Breakthrough Patient Recruitment

: Medscape Survey Sheds Light on Physician Use (and Frustration) with EHRs

Medscape Survey Sheds Light on Physician Use (and Frustration) with EHRs

Managing Editor

Last week, we wrote about the future of Health IT, providing a highlight of predictions for how doctors' offices will be using medical technology in 10 years. At the same time, Medscape released its EHR Report 2014 demonstrating that physicians remain split on the benefits and pitfalls of using electronic health records (EHRs). A total of 18,575 physicians across 25 specialties responded.

According to the report, more physicians are using EHRs now than in 2012 (83 versus 74 percent, respectively). Of those using EHRs, opinions vary, but a majority--63 percent--acknowledge that EHRs have improved documentation, while 39 percent say it has improved collections.

On the flip side, 38 percent said it worsens patient services and 35 percent said it worsens clinical operations. Of those not using EHRs, 40 percent said they don't because it interferes with the doctor-patient relationship, which is unfortunate because health IT is supposed to make things better for patient care and communication, not worse.
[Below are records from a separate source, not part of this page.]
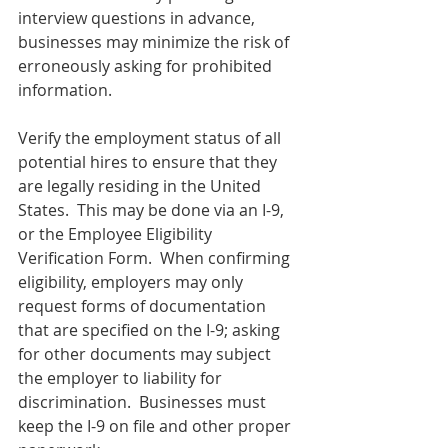
interview questions in advance, 
businesses may minimize the risk of 
erroneously asking for prohibited 
information.
Verify the employment status of all 
potential hires to ensure that they 
are legally residing in the United 
States.  This may be done via an I-9, 
or the Employee Eligibility 
Verification Form.  When confirming 
eligibility, employers may only 
request forms of documentation 
that are specified on the I-9; asking 
for other documents may subject 
the employer to liability for 
discrimination.  Businesses must 
keep the I-9 on file and other proper 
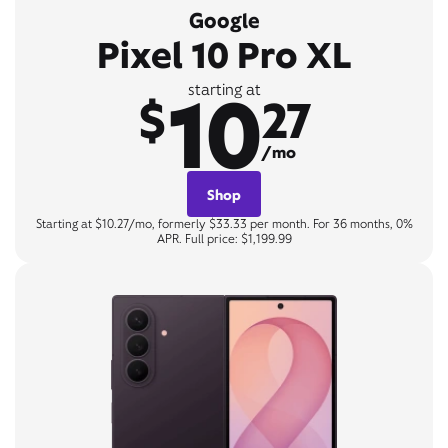
Google
Pixel 10 Pro XL
10
starting at
$
27
/mo
Shop
Starting at $10.27/mo, formerly $33.33 per month. For 36 months, 0%
APR. Full price: $1,199.99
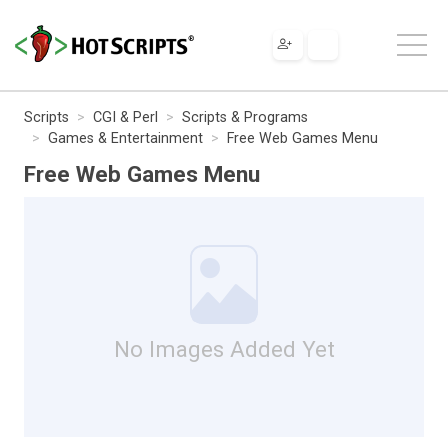
Scripts
CGI & Perl
Scripts & Programs
Games & Entertainment
Free Web Games Menu
Free Web Games Menu
No Images Added Yet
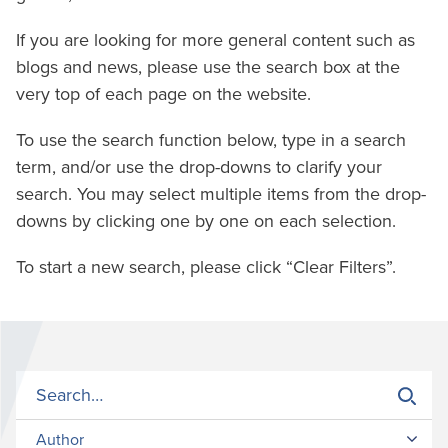
If you are looking for more general content such as
blogs and news, please use the search box at the
very top of each page on the website.
To use the search function below, type in a search
term, and/or use the drop-downs to clarify your
search. You may select multiple items from the drop-
downs by clicking one by one on each selection.
To start a new search, please click “Clear Filters”.
Author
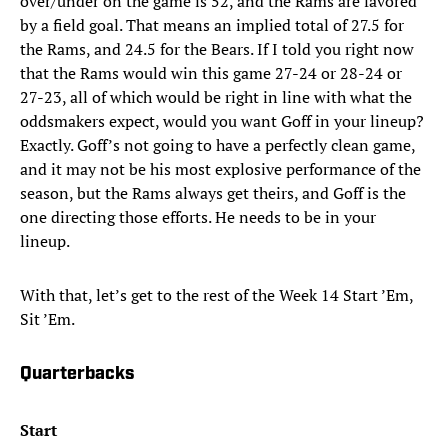
over/under on the game is 52, and the Rams are favored
by a field goal. That means an implied total of 27.5 for
the Rams, and 24.5 for the Bears. If I told you right now
that the Rams would win this game 27-24 or 28-24 or
27-23, all of which would be right in line with what the
oddsmakers expect, would you want Goff in your lineup?
Exactly. Goff’s not going to have a perfectly clean game,
and it may not be his most explosive performance of the
season, but the Rams always get theirs, and Goff is the
one directing those efforts. He needs to be in your
lineup.
With that, let’s get to the rest of the Week 14 Start ’Em,
Sit ’Em.
Quarterbacks
Start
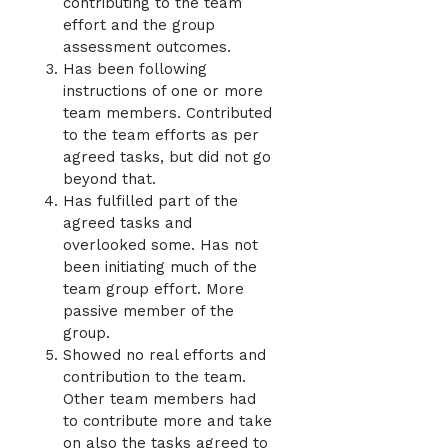
contributing to the team
effort and the group
assessment outcomes.
Has been following
instructions of one or more
team members. Contributed
to the team efforts as per
agreed tasks, but did not go
beyond that.
Has fulfilled part of the
agreed tasks and
overlooked some. Has not
been initiating much of the
team group effort. More
passive member of the
group.
Showed no real efforts and
contribution to the team.
Other team members had
to contribute more and take
on also the tasks agreed to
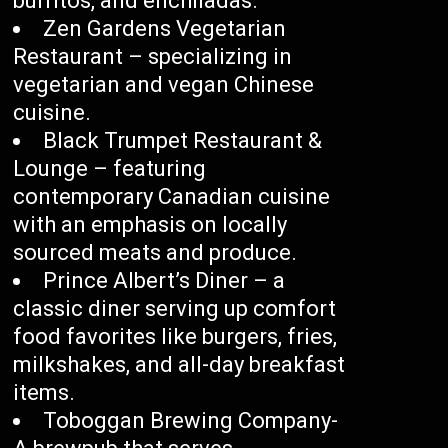
burritos, and enchiladas.
Zen Gardens Vegetarian
Restaurant – specializing in
vegetarian and vegan Chinese
cuisine.
Black Trumpet Restaurant &
Lounge – featuring
contemporary Canadian cuisine
with an emphasis on locally
sourced meats and produce.
Prince Albert’s Diner – a
classic diner serving up comfort
food favorites like burgers, fries,
milkshakes, and all-day breakfast
items.
Toboggan Brewing Company-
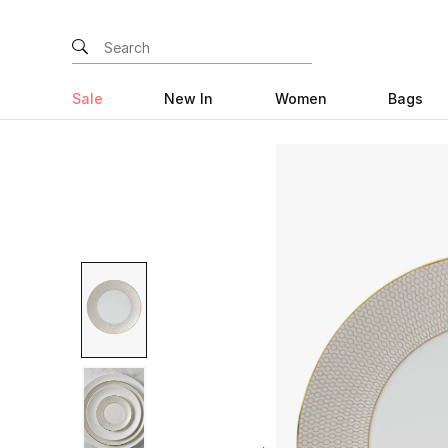
Sale
New In
Women
Bags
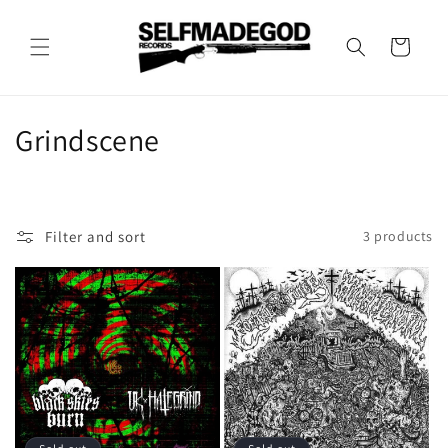
Skip to
content
Cart
C
Grindscene
o
l
Filter and sort
3 products
l
e
c
t
i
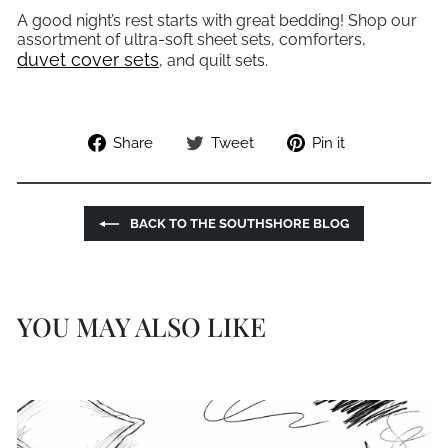
A good night’s rest starts with great bedding! Shop our
assortment of ultra-soft sheet sets, comforters,
duvet cover sets
, and quilt sets.
Share
Tweet
Pin
Share
Tweet
Pin it
on
on
on
Facebook
Twitter
Pinterest
BACK TO THE SOUTHSHORE BLOG
YOU MAY ALSO LIKE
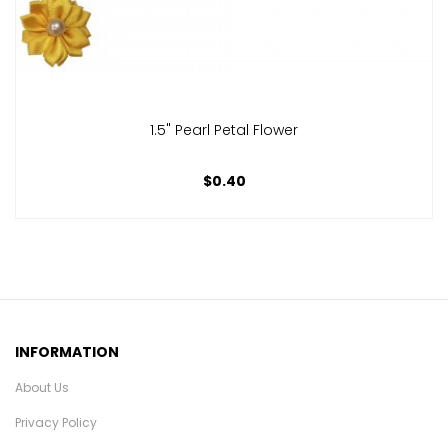
1.5" Pearl Petal Flower
$0.40
INFORMATION
About Us
Privacy Policy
On the whole, it seems like a pretty mixed bag coming from the doctors who are actually using these systems every day. For years, EHRs have been touted as "the next big thing," but doctors' offices across the nation have struggled with everything from implementation to meaningful use. I can attest from my personal experience that it seems like my doctor's office has a new EHR every time I come in, and as frustrating as it is from the patient's perspective to give all their medical history once again, it must also be incredibly frustrating for the doctors.
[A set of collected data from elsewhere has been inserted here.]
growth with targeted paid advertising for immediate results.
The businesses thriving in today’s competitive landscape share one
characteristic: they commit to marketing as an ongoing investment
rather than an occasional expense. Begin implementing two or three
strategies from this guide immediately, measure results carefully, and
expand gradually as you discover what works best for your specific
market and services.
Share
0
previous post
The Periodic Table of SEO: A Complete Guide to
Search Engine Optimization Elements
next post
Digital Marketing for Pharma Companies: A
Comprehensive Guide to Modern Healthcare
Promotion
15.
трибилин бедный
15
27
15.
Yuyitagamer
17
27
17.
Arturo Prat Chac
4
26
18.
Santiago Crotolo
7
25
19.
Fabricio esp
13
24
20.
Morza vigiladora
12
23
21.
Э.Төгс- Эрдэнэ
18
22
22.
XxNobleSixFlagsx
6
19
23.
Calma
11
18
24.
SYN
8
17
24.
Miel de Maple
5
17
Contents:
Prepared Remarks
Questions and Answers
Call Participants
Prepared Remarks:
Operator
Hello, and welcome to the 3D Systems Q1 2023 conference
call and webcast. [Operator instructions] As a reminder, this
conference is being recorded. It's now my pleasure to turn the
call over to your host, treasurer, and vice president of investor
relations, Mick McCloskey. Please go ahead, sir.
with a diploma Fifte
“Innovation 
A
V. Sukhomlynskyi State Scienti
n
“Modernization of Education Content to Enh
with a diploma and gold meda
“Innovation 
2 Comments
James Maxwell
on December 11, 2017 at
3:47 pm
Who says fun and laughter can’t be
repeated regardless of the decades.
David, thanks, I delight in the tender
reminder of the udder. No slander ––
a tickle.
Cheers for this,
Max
According to the Medscape survey, a whopping 70 percent of doctors surveyed say that EHRs decrease face-to-face time with patients, and 57 percent say that use of EHRs decreases their ability to see more patients. The struggles with implementation of EHRs are also demonstrated in the fact that only 14 percent of survey respondents were satisfied with their current EHR (could that be why they always seem to be changing systems?).
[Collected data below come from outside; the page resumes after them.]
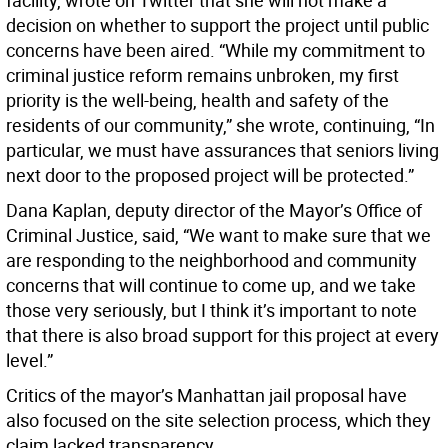
facility, wrote on Twitter that she will not make a
decision on whether to support the project until public
concerns have been aired. “While my commitment to
criminal justice reform remains unbroken, my first
priority is the well-being, health and safety of the
residents of our community,” she wrote, continuing, “In
particular, we must have assurances that seniors living
next door to the proposed project will be protected.”
Dana Kaplan, deputy director of the Mayor’s Office of
Criminal Justice, said, “We want to make sure that we
are responding to the neighborhood and community
concerns that will continue to come up, and we take
those very seriously, but I think it’s important to note
that there is also broad support for this project at every
level.”
Critics of the mayor’s Manhattan jail proposal have
also focused on the site selection process, which they
claim lacked transparency.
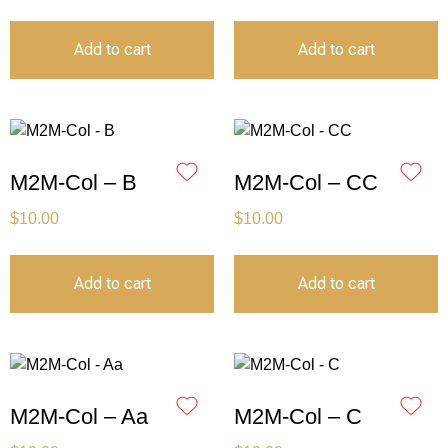
Add to cart
Add to cart
M2M-Col – B
M2M-Col – CC
$
10.00
$
10.00
Add to cart
Add to cart
M2M-Col – Aa
M2M-Col – C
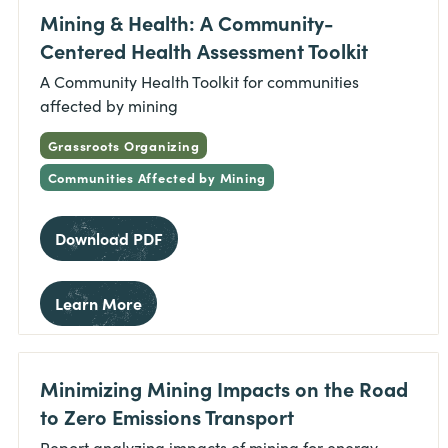
Mining & Health: A Community-
Centered Health Assessment Toolkit
A Community Health Toolkit for communities
affected by mining
Grassroots Organizing
Communities Affected by Mining
Download PDF
Learn More
Minimizing Mining Impacts on the Road
to Zero Emissions Transport
Report analyzing impacts of mining for energy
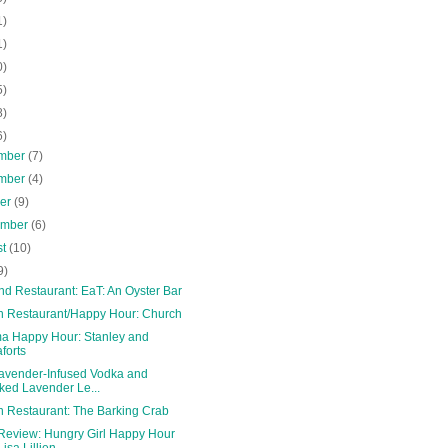
1)
1)
0)
5)
8)
6)
mber
(7)
mber
(4)
ber
(9)
ember
(6)
st
(10)
9)
nd Restaurant: EaT: An Oyster Bar
n Restaurant/Happy Hour: Church
a Happy Hour: Stanley and
forts
Lavender-Infused Vodka and
ked Lavender Le...
n Restaurant: The Barking Crab
Review: Hungry Girl Happy Hour
Lisa Lillien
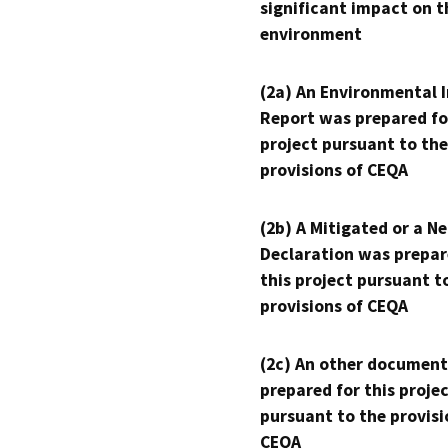
significant impact on t
environment
(2a) An Environmental 
Report was prepared fo
project pursuant to the
provisions of CEQA
(2b) A Mitigated or a N
Declaration was prepar
this project pursuant t
provisions of CEQA
(2c) An other document
prepared for this proje
pursuant to the provisi
CEQA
Nonetheless, most (84 percent) of survey respondents said that they plan to keep their EHR. So it seems that despite challenges to properly implement and then effectively use EHRs without compromising doctor-physician communication, most doctors are sticking with what they have and will continue to make necessary adjustments to improve how they work with the systems.

I'm sure somewhere down the line, EHRs will be so commonplace that surveys such as the Medscape survey will be unnecessary, but until then, there's still a lot of work to be done.